Code Section

Family Code - FAM

DIVISION 10. PREVENTION OF DOMESTIC VIOLENCE [6200 - 6460]

  ( Division 10 repealed and added by Stats. 1993, Ch. 219, Sec. 154. )
  

PART 4. PROTECTIVE ORDERS AND OTHER DOMESTIC VIOLENCE PREVENTION ORDERS [6300 - 6389]

  ( Part 4 added by Stats. 1993, Ch. 219, Sec. 154. )
  

CHAPTER 2. Issuance of Orders [6320 - 6361]

  ( Chapter 2 added by Stats. 1993, Ch. 219, Sec. 154. )
  

ARTICLE 1. Ex Parte Orders [6320 - 6327]
  ( Article 1 added by Stats. 1993, Ch. 219, Sec. 154. )

  
6320.  

(a) The court may issue an ex parte order enjoining a party from molesting, attacking, striking, stalking, threatening, sexually assaulting, battering, credibly impersonating as described in Section 528.5 of the Penal Code, falsely personating as described in Section 529 of the Penal Code, harassing, telephoning, including, but not limited to, making annoying telephone calls as described in Section 653m of the Penal Code, destroying personal property, contacting, either directly or indirectly, by mail or otherwise, coming within a specified distance of, or disturbing the peace of the other party, and, in the discretion of the court, on a showing of good cause, of other named family or household members.

(b) On a showing of good cause, the court may include in a protective order a grant to the petitioner of the exclusive care, possession, or control of any animal owned, possessed, leased, kept, or held by either the petitioner or the respondent or a minor child residing in the residence or household of either the petitioner or the respondent. The court may order the respondent to stay away from the animal and forbid the respondent from taking, transferring, encumbering, concealing, molesting, attacking, striking, threatening, harming, or otherwise disposing of the animal.

(c) As used in this subdivision (a), “disturbing the peace of the other party” refers to conduct that, based on the totality of the circumstances, destroys the mental or emotional calm of the other party. This conduct may be committed directly or indirectly, including through the use of a third party, and by any method or through any means including, but not limited to, telephone, online accounts, text messages, internet-connected devices, or other electronic technologies. This conduct includes, but is not limited to, coercive control, which is a pattern of behavior that in purpose or effect unreasonably interferes with a person’s free will and personal liberty. Examples of coercive control include, but are not limited to, unreasonably engaging in any of the following:

(1) Isolating the other party from friends, relatives, or other sources of support.

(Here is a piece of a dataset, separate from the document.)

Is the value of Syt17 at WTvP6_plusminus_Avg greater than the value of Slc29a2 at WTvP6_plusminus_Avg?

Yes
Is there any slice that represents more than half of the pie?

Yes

(2) Depriving the other party of basic necessities.

(3) Controlling, regulating, or monitoring the other party’s movements, communications, daily behavior, finances, economic resources, or access to services.

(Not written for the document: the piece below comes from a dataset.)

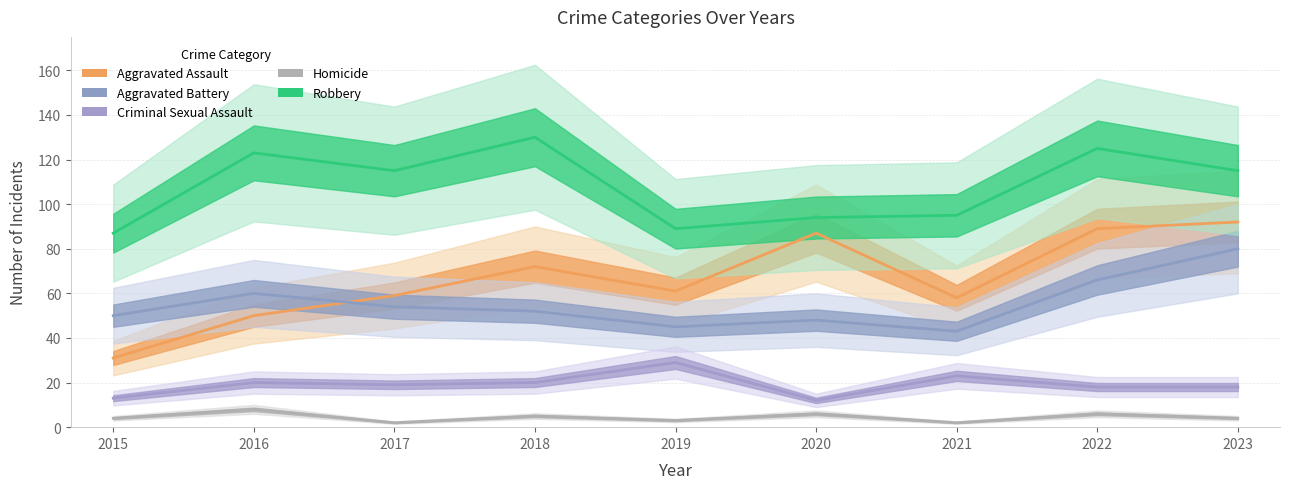

What is the value of the Aggravated Assault point at the 4th from the left?

72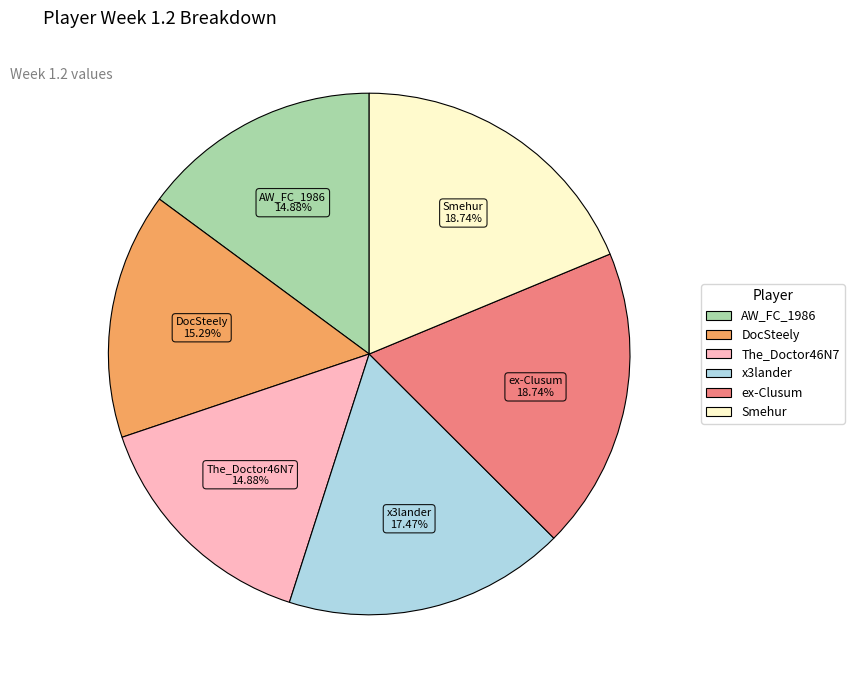

To the nearest percent, what percentage of the pie is AW_FC_1986?

15%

(4) Compelling the other party by force, threat of force, or intimidation, including threats based on actual or suspected immigration status, to engage in conduct from which the other party has a right to abstain or to abstain from conduct in which the other party has a right to engage.

(d) This section does not limit any remedies available under this act or any other provision of law.

(Amended by Stats. 2020, Ch. 248, Sec. 2. (SB 1141) Effective January 1, 2021.)